__EXTRACT__:
============================================================

# Would Elvish Rope Hurt an Orc?



## Grima Wormtongue (Mar 26, 2019)

We all know that Sam's rope burns Gollum (many seem to say this is because Gollum is evil, but some say that it's because he's been connected to the Ring for as long as he has.)

Would the rope have the same effect on an orc (because, as we know, orcs are evil) as it did on Gollum?


----------



## Deleted member 12094 (Mar 26, 2019)

Whenever I read that part of LotR I find it a strange twist that that rope hurt Gollum this way.

What's challenging about analyzing fantasy books is until where can one actually search for a rational explanation. Think e.g about the disappearing wolf bodies in Hollin, etc... I could think of the following "explanation", but be well advised not to take this with excessive confidence.

============================================================

Saved data entries
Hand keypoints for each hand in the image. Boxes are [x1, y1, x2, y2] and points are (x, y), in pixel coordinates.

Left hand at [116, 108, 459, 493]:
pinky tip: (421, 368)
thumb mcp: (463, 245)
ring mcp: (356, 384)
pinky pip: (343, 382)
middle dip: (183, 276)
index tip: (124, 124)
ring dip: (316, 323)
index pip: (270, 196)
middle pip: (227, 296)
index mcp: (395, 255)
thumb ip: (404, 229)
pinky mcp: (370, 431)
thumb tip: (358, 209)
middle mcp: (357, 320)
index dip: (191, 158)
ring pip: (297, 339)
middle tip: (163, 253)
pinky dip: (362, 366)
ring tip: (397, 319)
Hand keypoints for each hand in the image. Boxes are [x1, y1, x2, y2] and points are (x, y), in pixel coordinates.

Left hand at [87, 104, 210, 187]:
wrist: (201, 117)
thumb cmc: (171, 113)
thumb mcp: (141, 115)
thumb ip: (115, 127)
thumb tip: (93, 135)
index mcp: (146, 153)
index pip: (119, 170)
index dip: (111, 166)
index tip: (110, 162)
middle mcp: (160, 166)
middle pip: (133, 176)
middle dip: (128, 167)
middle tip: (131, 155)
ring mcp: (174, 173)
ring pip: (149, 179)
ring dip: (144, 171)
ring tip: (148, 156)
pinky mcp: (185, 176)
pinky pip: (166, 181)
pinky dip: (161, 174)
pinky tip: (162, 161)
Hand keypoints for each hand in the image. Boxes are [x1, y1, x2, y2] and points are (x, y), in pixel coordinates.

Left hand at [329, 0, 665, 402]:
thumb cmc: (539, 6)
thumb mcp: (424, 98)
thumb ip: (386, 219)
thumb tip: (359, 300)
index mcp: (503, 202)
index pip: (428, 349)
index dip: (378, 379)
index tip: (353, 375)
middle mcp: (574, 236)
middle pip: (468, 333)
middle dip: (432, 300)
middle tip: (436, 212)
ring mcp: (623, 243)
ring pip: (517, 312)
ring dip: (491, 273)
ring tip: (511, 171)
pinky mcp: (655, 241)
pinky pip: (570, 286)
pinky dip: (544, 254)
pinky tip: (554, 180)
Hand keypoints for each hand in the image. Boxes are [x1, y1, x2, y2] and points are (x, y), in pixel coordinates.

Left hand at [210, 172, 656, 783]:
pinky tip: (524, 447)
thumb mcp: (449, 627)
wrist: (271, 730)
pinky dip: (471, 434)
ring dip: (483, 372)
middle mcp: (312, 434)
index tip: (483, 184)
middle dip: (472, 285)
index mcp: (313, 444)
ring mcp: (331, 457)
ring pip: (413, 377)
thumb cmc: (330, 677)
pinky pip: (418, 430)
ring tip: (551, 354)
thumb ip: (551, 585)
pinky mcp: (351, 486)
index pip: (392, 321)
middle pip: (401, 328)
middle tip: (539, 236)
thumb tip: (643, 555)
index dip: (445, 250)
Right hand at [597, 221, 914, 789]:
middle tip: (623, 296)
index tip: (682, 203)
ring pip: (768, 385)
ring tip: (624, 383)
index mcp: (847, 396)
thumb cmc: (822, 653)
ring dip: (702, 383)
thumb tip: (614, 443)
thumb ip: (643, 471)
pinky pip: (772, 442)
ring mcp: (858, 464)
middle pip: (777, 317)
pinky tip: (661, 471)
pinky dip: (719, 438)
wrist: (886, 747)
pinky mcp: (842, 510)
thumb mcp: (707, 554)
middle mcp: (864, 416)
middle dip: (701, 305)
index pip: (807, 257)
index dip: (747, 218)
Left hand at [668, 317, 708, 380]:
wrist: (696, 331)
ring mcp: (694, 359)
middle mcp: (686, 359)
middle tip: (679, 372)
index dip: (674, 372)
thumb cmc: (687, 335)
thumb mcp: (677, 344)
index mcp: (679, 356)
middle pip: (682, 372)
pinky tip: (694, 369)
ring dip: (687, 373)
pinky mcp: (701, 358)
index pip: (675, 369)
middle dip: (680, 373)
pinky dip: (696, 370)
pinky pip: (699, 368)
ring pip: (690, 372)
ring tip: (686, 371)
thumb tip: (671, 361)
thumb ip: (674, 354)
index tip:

============================================================

__APPLY WHAT YOU READ__:
1) In the Elvish rope thread, switch "rope" to "cord" in the stretch from "## Grima Wormtongue" through "did on Gollum?", and write that stretch out again.
2) In the Elvish rope thread, what example does the second poster give of something in a fantasy book that is hard to explain rationally?
3) Extend the forum thread about Elvish rope, picking up after its last sentence.

__ANSWERS TO THIS EXERCISE__:
1)
## Grima Wormtongue (Mar 26, 2019)

We all know that Sam's cord burns Gollum (many seem to say this is because Gollum is evil, but some say that it's because he's been connected to the Ring for as long as he has.)

Would the cord have the same effect on an orc (because, as we know, orcs are evil) as it did on Gollum?

2) The disappearing wolf bodies in Hollin.

3)
The rope had some "magical" (elven) characteristics:

_He cast an end to his master. The darkness seemed to lift from Frodo’s eyes, or else his sight was returning. He could see the grey line as it came dangling down, and he thought it had a faint silver sheen.

‘Then I’m afraid it must have been the knot,’ said Frodo.
Sam shook his head and did not answer. He was passing the rope through his fingers thoughtfully. ‘Have it your own way, Mr. Frodo,’ he said at last, ‘but I think the rope came off itself – when I called.’_​
It can therefore be assumed that such virtues could not be produced without some use or influence of a Ring of Power, in casu Nenya, which was kept by Galadriel in Lorien where the rope was made.

Now as to Gollum, he was all consumed by the One Ring, the antipode of all that is good and pure, and so it can be assumed that any confrontation with Elvish creations would be a torment and an object of hatred induced by his subordination to the will of the One Ring.

You may draw a parallel here to Gollum's disdain for lembas food.

If this holds, then indeed your suggestion (that his connection to the Ring is the consequence) seems to be a correct conclusion. Also, Gollum was hobbit-like before he obtained the Ring and the rope does not affect hobbits at all: this difference cannot be "explained" without the influence of the Ring on Gollum.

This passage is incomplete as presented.